=== PROMPT ===
Quote the passage of the share exchange agreement below, starting at "3.08 PKS HOLDINGS" and ending at "under this Agreement.".

=== DOCUMENT TEXT ===
○ ○ ○ ○ ○ ○ ○
3.05 INITIAL CERTIFICATE AMENDMENT. If shareholder approval of the
Initial Certificate Amendment is received, PKS will file the Initial Certificate
Amendment with the Secretary of State as promptly as practicable after the
Special Meeting.
3.06 CLASS R DISTRIBUTION. (a) Subject to the satisfaction of the
Dividend Condition with respect to the Class R Distribution, PKS will declare a
dividend, payable to holders of Class C Stock as of the Class R Distribution
Record Date, of .8 of one share of Class R Stock for each share of Class C Stock
held as of the Class R Distribution Record Date.
(b) PKS will record the Class R Distribution, and register all
persons entitled to the Class R Distribution as holders of Class R Stock, on the
books and records maintained by or on behalf of PKS for the registration of
ownership of the capital stock of PKS, effective as of the Class R Distribution
Record Date. PKS will not issue certificates or other instruments to evidence
Class R Stock unless and until the Share Exchange is consummated. If the Share
Exchange is consummated, PKS will issue and distribute certificates evidencing
the Class R Stock as contemplated by Section 3.10(c). If the Class R
Distribution is consummated, but the Transaction is later abandoned, PKS will
exercise its rights to repurchase all of the Class R Stock under Section IX.M of
the Initial Certificate Amendment as promptly as practicable after abandonment
of the Transaction.
3.07 PKSIS REORGANIZATION. On or before the Exchange Date, KDG will cause
PKSIS to undertake such corporate reorganization as is then described in or
contemplated by the Ruling Request.
3.08 PKS HOLDINGS TRANSACTIONS. (a) From the date of this Agreement to
the Exchange Date, KCG will make such distributions to PKS as are necessary to
permit PKS to make such capital contributions and provide such other funds to
PKS Holdings as may be necessary or desirable to permit PKS Holdings to perform
and discharge its obligations under this Agreement.
○ ○ ○ ○ ○ ○ ○
=== RECORD EXTRACTS ===
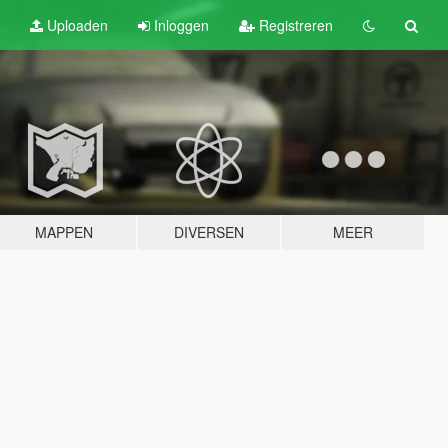
Uploaden
Inloggen
Registreren
MAPPEN
DIVERSEN
MEER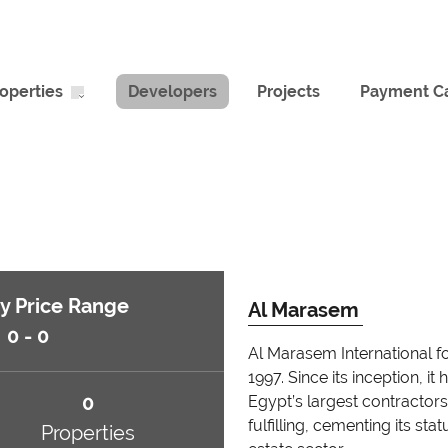
operties
Developers
Projects
Payment Ca
y Price Range
Al Marasem
0 - 0
Al Marasem International f
1997. Since its inception, 
0
Egypt’s largest contractors
fulfilling, cementing its st
Properties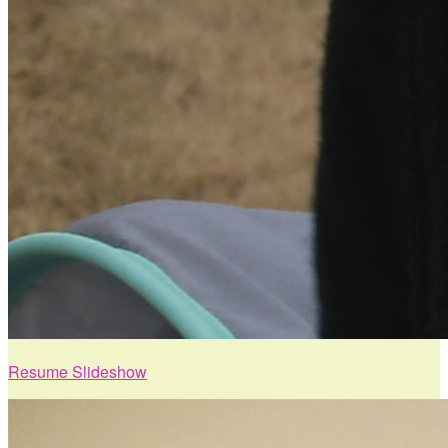
Resume Slideshow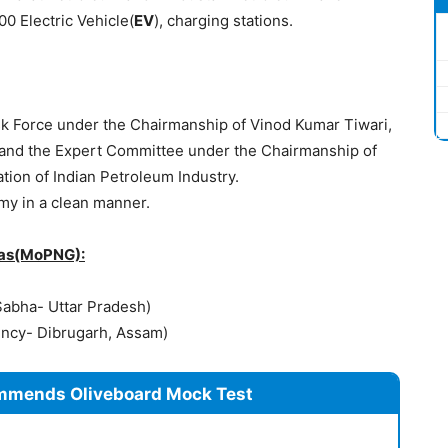
0 Electric Vehicle(
EV
), charging stations.
sk Force under the Chairmanship of Vinod Kumar Tiwari,
al and the Expert Committee under the Chairmanship of
tion of Indian Petroleum Industry.
my in a clean manner.
Gas(MoPNG):
Sabha- Uttar Pradesh)
ency- Dibrugarh, Assam)
mmends Oliveboard Mock Test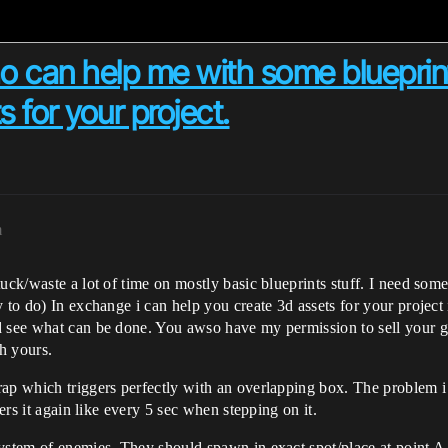
 can help me with some blueprints
s for your project.
m
stuck/waste a lot of time on mostly basic blueprints stuff. I need 
to do) In exchange i can help you create 3d assets for your project if
d see what can be done. You awso have my permission to sell your g
h yours.
ap which triggers perfectly with an overlapping box. The problem i ha
gers it again like every 5 sec when stepping on it.
ystem of enemies. They should spawn in exact spot/place at point A 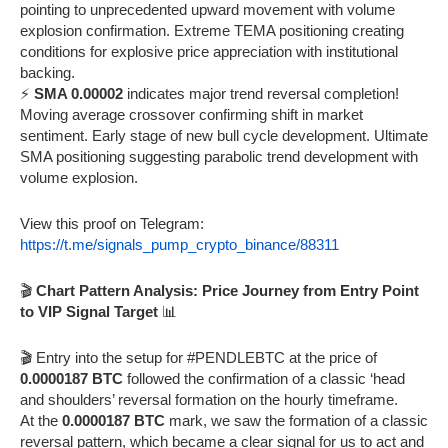
pointing to unprecedented upward movement with volume
explosion confirmation. Extreme TEMA positioning creating
conditions for explosive price appreciation with institutional
backing.
⚡
SMA 0.00002
indicates major trend reversal completion!
Moving average crossover confirming shift in market
sentiment. Early stage of new bull cycle development. Ultimate
SMA positioning suggesting parabolic trend development with
volume explosion.
View this proof on Telegram:
https://t.me/signals_pump_crypto_binance/88311
🎬
Chart Pattern Analysis: Price Journey from Entry Point
to VIP Signal Target
📊
🎬 Entry into the setup for #PENDLEBTC at the price of
0.0000187 BTC
followed the confirmation of a classic ‘head
and shoulders’ reversal formation on the hourly timeframe.
At the
0.0000187 BTC
mark, we saw the formation of a classic
reversal pattern, which became a clear signal for us to act and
○ ○ ○ ○ ○ ○ ○
=== WORKED SOLUTION ===
3.08 PKS HOLDINGS TRANSACTIONS. (a) From the date of this Agreement to
the Exchange Date, KCG will make such distributions to PKS as are necessary to
permit PKS to make such capital contributions and provide such other funds to
PKS Holdings as may be necessary or desirable to permit PKS Holdings to perform
and discharge its obligations under this Agreement.